Saved entries
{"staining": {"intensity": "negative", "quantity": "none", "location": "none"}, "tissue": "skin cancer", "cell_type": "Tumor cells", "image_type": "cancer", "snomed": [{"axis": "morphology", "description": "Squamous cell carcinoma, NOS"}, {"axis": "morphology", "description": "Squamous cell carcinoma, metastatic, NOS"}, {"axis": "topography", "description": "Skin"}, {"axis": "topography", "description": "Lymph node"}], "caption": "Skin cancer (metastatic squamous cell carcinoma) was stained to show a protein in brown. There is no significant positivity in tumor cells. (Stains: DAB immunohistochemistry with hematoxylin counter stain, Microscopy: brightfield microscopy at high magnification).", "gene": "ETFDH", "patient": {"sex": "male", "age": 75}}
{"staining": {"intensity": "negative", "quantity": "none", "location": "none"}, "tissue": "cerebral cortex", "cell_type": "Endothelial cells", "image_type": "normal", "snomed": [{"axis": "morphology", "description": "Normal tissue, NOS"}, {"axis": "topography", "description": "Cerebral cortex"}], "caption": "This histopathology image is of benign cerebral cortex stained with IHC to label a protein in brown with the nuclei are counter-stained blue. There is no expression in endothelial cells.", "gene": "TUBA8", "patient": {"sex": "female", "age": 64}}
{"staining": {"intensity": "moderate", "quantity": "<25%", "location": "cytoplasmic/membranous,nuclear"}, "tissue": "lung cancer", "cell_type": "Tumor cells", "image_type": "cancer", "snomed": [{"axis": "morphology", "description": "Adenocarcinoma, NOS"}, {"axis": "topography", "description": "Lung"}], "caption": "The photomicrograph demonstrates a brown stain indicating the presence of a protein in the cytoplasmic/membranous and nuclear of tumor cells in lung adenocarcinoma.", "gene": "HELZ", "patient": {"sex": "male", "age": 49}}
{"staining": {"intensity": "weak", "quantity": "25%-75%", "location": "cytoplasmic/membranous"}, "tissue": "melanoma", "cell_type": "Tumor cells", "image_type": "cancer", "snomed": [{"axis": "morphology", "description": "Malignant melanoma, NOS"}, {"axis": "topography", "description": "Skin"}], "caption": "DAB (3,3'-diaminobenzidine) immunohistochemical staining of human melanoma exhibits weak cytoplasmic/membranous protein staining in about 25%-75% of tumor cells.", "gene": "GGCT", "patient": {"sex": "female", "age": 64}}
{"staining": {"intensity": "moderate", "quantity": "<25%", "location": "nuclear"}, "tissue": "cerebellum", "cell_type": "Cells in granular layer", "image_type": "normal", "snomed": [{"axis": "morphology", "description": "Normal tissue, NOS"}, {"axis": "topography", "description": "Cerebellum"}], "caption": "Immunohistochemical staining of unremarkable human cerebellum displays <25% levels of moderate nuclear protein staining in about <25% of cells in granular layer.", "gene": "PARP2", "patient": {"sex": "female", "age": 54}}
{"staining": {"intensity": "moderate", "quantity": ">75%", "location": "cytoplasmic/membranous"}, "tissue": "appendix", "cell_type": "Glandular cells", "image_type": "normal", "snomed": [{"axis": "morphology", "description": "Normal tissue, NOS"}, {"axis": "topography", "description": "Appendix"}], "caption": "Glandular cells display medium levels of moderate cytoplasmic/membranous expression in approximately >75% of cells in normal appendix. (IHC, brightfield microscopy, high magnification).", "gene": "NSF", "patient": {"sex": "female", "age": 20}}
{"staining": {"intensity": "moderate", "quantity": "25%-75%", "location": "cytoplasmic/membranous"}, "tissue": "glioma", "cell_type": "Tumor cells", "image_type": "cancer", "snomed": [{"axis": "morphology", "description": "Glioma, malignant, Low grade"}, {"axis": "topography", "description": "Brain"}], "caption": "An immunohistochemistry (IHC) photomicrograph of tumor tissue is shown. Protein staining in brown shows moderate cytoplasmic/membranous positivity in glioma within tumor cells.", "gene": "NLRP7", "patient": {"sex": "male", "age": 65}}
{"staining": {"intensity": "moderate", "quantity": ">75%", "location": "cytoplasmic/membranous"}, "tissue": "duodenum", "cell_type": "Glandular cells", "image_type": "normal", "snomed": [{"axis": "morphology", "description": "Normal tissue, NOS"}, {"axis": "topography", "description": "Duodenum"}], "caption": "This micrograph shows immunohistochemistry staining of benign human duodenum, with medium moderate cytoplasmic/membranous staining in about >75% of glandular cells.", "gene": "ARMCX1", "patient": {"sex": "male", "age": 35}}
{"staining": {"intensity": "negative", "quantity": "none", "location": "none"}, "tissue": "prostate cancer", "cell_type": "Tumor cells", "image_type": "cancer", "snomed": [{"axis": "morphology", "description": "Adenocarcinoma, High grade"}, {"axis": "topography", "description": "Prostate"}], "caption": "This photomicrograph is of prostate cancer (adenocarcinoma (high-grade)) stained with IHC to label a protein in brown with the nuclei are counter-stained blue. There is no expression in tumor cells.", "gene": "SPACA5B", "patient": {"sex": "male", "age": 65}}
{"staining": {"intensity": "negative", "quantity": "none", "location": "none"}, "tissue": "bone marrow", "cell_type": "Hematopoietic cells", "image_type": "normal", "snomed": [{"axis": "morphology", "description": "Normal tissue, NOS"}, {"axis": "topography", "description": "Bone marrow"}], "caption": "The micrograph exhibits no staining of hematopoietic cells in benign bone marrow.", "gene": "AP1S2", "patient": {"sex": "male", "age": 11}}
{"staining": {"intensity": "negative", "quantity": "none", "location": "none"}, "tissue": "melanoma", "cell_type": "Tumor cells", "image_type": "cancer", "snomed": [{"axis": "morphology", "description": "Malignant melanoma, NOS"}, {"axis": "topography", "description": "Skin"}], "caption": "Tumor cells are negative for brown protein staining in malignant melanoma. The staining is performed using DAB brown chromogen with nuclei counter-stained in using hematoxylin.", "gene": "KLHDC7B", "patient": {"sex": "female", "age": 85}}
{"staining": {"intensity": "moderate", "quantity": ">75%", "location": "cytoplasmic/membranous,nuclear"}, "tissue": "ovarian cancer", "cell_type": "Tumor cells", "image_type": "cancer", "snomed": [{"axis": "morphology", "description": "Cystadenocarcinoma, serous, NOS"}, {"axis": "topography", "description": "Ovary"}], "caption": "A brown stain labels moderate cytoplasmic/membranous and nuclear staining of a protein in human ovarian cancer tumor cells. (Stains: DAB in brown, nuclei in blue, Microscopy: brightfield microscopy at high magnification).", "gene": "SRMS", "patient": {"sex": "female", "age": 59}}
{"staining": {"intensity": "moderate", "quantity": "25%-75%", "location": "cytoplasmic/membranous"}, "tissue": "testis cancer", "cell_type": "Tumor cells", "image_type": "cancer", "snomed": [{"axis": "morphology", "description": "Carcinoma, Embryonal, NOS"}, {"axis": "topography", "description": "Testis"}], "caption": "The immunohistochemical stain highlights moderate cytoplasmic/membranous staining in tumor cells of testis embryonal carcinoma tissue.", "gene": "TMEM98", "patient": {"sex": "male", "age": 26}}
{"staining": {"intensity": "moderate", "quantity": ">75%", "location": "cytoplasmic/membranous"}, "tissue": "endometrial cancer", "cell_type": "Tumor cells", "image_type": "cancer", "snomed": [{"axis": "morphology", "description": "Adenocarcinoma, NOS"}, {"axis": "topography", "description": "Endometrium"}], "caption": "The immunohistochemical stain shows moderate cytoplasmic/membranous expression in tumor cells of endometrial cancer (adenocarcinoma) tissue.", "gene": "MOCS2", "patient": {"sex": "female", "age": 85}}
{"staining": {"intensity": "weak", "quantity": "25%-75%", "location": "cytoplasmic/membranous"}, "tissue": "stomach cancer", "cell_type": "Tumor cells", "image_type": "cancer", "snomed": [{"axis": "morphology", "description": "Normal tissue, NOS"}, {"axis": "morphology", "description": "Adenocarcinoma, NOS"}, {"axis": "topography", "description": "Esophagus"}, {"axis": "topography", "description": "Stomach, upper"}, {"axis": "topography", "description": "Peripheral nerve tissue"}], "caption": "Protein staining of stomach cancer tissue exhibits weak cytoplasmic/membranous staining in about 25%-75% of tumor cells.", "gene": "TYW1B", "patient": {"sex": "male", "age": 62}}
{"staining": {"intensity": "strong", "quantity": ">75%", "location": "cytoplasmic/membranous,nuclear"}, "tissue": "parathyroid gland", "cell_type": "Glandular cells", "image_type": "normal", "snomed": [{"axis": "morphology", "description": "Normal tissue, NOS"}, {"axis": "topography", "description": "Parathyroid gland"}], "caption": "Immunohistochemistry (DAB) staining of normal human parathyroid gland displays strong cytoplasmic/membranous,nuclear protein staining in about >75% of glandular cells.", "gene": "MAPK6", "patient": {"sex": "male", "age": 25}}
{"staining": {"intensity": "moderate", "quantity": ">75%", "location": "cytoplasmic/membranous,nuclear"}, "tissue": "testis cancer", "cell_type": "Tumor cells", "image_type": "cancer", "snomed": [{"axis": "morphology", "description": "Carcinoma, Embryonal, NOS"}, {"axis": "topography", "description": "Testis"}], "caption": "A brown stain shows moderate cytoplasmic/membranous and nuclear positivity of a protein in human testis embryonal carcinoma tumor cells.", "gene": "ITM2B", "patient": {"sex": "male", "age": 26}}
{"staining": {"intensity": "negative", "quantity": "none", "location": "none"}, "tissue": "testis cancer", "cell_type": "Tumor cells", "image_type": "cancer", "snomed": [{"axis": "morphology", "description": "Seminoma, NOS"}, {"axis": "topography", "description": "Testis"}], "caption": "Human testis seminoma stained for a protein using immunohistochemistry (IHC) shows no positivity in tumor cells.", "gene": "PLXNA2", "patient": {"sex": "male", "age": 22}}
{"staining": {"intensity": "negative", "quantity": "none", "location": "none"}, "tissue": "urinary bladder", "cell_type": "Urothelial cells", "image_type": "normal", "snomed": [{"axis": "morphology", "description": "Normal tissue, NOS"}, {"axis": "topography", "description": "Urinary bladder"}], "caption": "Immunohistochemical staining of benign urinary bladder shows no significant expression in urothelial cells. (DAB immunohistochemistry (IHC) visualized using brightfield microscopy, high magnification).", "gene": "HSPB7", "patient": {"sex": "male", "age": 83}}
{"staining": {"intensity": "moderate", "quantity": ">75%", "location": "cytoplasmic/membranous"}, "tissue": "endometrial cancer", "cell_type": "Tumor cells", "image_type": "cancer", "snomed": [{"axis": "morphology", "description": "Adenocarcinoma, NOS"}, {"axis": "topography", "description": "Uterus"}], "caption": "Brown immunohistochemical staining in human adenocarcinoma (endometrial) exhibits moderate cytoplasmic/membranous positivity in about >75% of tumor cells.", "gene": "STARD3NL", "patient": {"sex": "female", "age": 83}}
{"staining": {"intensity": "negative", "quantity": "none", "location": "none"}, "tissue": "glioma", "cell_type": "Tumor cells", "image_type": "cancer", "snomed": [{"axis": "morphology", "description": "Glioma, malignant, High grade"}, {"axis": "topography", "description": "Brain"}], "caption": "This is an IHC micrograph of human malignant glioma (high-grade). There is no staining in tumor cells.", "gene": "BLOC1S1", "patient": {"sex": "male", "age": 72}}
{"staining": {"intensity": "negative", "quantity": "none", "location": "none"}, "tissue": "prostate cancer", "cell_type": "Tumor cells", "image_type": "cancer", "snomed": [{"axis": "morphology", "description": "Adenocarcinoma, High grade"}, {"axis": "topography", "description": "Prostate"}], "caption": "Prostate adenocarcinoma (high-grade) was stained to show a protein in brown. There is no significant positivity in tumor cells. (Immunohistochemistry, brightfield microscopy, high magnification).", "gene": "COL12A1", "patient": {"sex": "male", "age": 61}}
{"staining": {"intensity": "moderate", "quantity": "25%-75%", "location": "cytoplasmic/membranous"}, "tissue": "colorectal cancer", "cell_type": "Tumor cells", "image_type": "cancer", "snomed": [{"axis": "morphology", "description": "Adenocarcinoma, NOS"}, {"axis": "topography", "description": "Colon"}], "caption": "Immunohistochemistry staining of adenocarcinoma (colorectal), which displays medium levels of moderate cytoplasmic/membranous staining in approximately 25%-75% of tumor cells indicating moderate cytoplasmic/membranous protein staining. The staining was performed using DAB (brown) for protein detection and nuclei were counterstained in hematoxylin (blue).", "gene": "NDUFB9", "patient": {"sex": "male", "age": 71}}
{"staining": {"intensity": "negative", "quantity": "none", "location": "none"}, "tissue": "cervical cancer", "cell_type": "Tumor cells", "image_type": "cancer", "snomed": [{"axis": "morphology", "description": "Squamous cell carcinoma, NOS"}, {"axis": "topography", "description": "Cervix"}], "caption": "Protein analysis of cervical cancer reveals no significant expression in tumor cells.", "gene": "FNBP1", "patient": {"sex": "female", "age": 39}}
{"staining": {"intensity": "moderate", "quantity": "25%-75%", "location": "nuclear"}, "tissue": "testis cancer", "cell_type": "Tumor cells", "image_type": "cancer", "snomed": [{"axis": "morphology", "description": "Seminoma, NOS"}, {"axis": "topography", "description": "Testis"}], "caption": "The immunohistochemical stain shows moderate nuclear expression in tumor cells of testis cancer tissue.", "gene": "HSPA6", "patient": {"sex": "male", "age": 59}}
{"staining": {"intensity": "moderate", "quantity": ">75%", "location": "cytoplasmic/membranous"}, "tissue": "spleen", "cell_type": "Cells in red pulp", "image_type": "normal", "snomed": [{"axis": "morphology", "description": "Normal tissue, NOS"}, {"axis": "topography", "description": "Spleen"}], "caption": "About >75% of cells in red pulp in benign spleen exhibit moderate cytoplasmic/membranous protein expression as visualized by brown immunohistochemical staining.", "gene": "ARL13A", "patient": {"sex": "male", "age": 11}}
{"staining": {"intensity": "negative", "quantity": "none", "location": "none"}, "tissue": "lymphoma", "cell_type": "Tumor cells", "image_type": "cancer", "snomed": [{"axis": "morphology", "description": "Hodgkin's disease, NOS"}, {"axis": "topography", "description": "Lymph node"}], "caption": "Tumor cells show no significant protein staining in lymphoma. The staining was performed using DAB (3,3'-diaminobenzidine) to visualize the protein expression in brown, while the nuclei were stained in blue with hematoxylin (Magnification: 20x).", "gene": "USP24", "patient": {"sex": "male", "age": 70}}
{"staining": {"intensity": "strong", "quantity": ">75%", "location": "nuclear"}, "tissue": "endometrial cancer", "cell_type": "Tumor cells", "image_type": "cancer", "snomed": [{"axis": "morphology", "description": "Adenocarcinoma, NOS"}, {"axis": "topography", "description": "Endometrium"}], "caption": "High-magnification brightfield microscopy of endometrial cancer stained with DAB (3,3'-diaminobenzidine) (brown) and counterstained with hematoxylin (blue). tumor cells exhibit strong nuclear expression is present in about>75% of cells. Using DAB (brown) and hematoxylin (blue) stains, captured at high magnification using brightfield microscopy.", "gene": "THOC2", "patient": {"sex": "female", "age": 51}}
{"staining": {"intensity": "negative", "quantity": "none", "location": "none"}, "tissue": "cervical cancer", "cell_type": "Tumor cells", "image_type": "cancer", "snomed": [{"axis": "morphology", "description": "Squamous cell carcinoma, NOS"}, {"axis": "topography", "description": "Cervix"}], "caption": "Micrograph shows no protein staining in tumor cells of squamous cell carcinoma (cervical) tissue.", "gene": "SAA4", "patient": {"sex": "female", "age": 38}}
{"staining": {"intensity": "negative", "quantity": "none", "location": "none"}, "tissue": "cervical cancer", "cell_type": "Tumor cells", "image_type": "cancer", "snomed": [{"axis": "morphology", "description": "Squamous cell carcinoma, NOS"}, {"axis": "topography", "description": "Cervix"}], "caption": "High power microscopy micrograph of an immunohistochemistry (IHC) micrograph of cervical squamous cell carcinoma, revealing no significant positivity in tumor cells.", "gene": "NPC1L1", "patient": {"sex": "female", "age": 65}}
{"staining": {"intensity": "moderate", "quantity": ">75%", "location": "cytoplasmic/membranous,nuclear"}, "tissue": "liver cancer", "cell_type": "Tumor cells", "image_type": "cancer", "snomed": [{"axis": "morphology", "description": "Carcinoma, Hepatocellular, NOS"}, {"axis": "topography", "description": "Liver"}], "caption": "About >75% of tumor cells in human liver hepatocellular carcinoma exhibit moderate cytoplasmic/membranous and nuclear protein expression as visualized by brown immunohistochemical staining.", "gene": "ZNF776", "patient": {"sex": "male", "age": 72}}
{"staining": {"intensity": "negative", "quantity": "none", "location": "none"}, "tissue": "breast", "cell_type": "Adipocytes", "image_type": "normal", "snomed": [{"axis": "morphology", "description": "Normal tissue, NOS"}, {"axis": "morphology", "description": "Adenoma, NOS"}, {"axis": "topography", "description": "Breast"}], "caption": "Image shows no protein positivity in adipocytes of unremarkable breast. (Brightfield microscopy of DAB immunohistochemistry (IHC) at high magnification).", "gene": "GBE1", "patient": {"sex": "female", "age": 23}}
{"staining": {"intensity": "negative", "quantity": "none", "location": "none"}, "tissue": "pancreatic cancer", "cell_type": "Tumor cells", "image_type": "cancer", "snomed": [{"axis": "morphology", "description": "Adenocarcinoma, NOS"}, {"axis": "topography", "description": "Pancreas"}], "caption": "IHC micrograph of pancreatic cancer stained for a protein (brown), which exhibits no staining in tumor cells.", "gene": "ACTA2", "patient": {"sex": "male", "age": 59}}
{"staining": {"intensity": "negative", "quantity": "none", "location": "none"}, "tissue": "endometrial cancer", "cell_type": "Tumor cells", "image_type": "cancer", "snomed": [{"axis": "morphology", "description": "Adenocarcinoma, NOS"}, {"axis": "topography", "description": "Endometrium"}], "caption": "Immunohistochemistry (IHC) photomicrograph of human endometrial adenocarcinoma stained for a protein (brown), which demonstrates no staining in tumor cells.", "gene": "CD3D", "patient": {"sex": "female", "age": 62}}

__Activity__.
The required output is each line of the entries that contains the word "Glioma".

__Answer below__.
{"staining": {"intensity": "moderate", "quantity": "25%-75%", "location": "cytoplasmic/membranous"}, "tissue": "glioma", "cell_type": "Tumor cells", "image_type": "cancer", "snomed": [{"axis": "morphology", "description": "Glioma, malignant, Low grade"}, {"axis": "topography", "description": "Brain"}], "caption": "An immunohistochemistry (IHC) photomicrograph of tumor tissue is shown. Protein staining in brown shows moderate cytoplasmic/membranous positivity in glioma within tumor cells.", "gene": "NLRP7", "patient": {"sex": "male", "age": 65}}
{"staining": {"intensity": "negative", "quantity": "none", "location": "none"}, "tissue": "glioma", "cell_type": "Tumor cells", "image_type": "cancer", "snomed": [{"axis": "morphology", "description": "Glioma, malignant, High grade"}, {"axis": "topography", "description": "Brain"}], "caption": "This is an IHC micrograph of human malignant glioma (high-grade). There is no staining in tumor cells.", "gene": "BLOC1S1", "patient": {"sex": "male", "age": 72}}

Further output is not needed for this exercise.